To help address this issue, researchers from Johns Hopkins Medicine Armstrong Institute for Patient Safety and Quality, Baltimore; University of Hawaii, Honolulu; and University of California, San Francisco evaluated the effectiveness of AHRQ’s Safety Program for Surgery in all hospitals across Hawaii, the first time the program has been implemented at a state level.
This 15-hospital collaborative was part of a larger AHRQ-funded effort to improve surgical care nationwide. Between January 2013 and June 2015, health care teams in hospitals across Hawaii implemented AHRQ’s Comprehensive Unit-based Safety Program (CUSP), as well as their own customized interventions. CUSP is an innovative program that uses feedback from frontline providers to improve surgical teamwork and patient safety.
The study’s aim was to reduce colorectal SSIs and improve hospital safety culture. Multiple clinical interventions were implemented, specifically chlorhexidine wash before procedures, proper use of appropriate antibiotics, and standardized post-surgical debriefing. Non-technical skills for improving the safety culture involved better communication, teamwork, and decision-making strategies.
Two years after the start of the project, researchers found that the colorectal SSI rate for the collaborative decreased from 12.08 percent to 4.63 percent. The 61.7 percent reduction in colorectal SSIs seen is the greatest state-level reduction reported, the study authors noted.
“With this collaborative, we created a platform that allowed diverse types of hospitals to come together and accelerate learning and change,” says lead study author Della M. Lin, MD, MS, an anesthesiologist in the department of surgery, University of Hawaii. “By not working in silos, we were able to accelerate the reduction in surgical site infections faster and perhaps more effectively than hospitals could do by themselves.”
At the same time, safety culture improved in 10 of 12 categories, as measured by the AHRQ Hospital Survey on Patient Safety Culture. Areas of improvement included teamwork across units, communication-openness, and overall perception of patient safety.
Nationally, AHRQ’s survey tool showed (in 359 hospitals) the average change across these 12 patient safety culture domains was one percentage point between 2012 and 2014. In this collaborative, however, the average score across the 12 categories improved by more than five percentage points.
This outcome is significant because changes in safety culture, especially using AHRQ’s survey tool, are not common, and especially in the perioperative area, according to Pham.

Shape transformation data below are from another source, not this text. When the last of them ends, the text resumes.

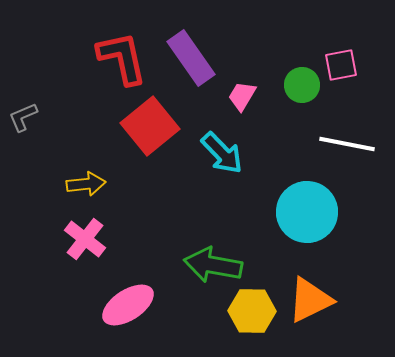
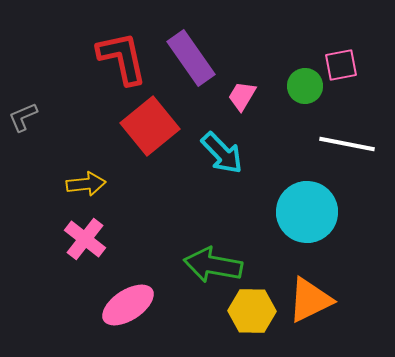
green circle: moved 3 px right, 1 px down
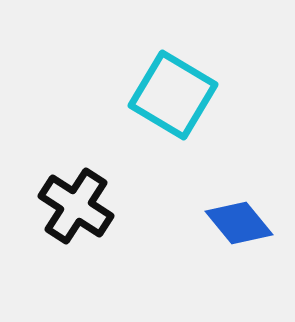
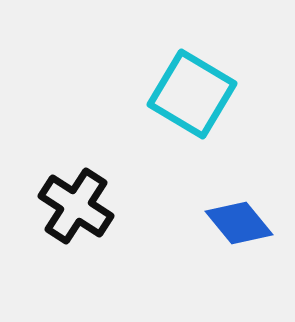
cyan square: moved 19 px right, 1 px up
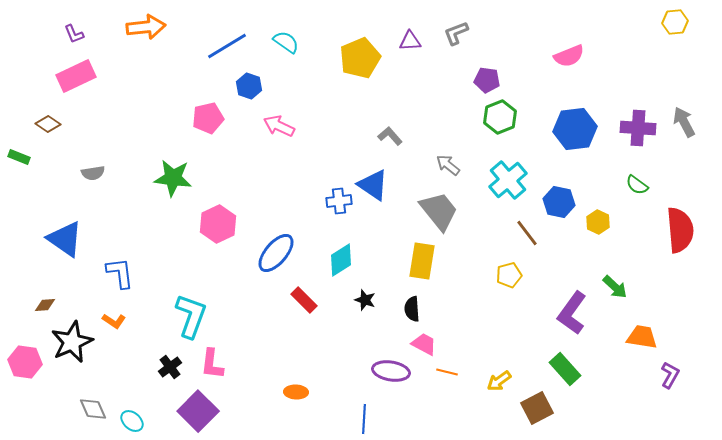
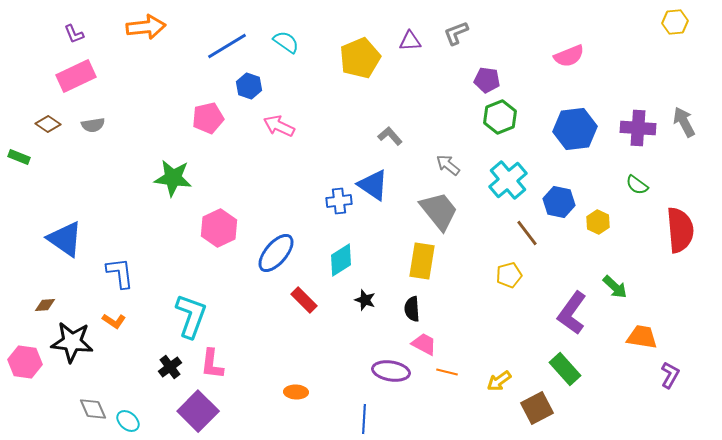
gray semicircle at (93, 173): moved 48 px up
pink hexagon at (218, 224): moved 1 px right, 4 px down
black star at (72, 342): rotated 30 degrees clockwise
cyan ellipse at (132, 421): moved 4 px left
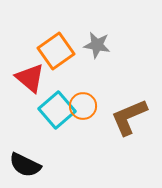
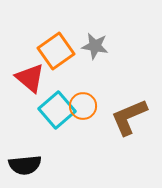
gray star: moved 2 px left, 1 px down
black semicircle: rotated 32 degrees counterclockwise
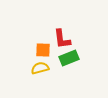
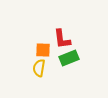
yellow semicircle: moved 1 px left; rotated 66 degrees counterclockwise
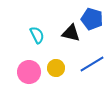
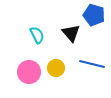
blue pentagon: moved 2 px right, 4 px up
black triangle: rotated 36 degrees clockwise
blue line: rotated 45 degrees clockwise
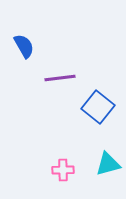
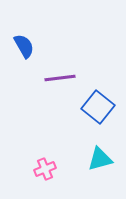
cyan triangle: moved 8 px left, 5 px up
pink cross: moved 18 px left, 1 px up; rotated 20 degrees counterclockwise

The research is important for several reasons. This study highlights the fact that this program can be scaled up to a state level and likely to a health system level, according to Pham. “We already know that one or two hospitals can succeed at changing their safety culture. But it has never been done on a state level before.”
Additionally, the results are durable. “Since the Hawaii collaborative has ended, the infection rates are continuing to stay at these low rates, so that gives us some satisfaction knowing that there is sustainability in these remarkable results,” Lin says.
“Instead of working in isolation, we are creating a space for all hospitals within the state to leverage not just the national work but also each other for more powerful results,” Lin says. “This study is unique because it demonstrates how teams actually can get better ideas and results by synthesizing and harvesting the work together. The Hawaii collaborative continues as Hawaii Safer Care, applying what we’ve learned to future projects such as enhanced recovery after surgery protocols.”
The American College of Surgeons, in collaboration with the Johns Hopkins Medicine Armstrong Institute for Patient Safety and Quality, established the AHRQ Safety Program for Improving Surgical Care and Recovery (ISCR) in 2017.
“Collaboratives are a great opportunity for shared experiences and learning, and have been repeatedly shown to be effective in improving care and outcomes in the surgical realm,” says Clifford Y. Ko, MD, MHS, FACS, who is not a study author, but serves as the Director of Research and Optimal Patient Care at the American College of Surgeons. “In point of fact, the American College of Surgeons recently released the Optimal Resources for Surgical Quality and Safety, also known as the ‘Redbook,’ in which an entire chapter is devoted to the lessons learned from some of the leading collaboratives in surgery. The work done amongst these Hawaiian hospitals is another shining example of a successful collaborative.”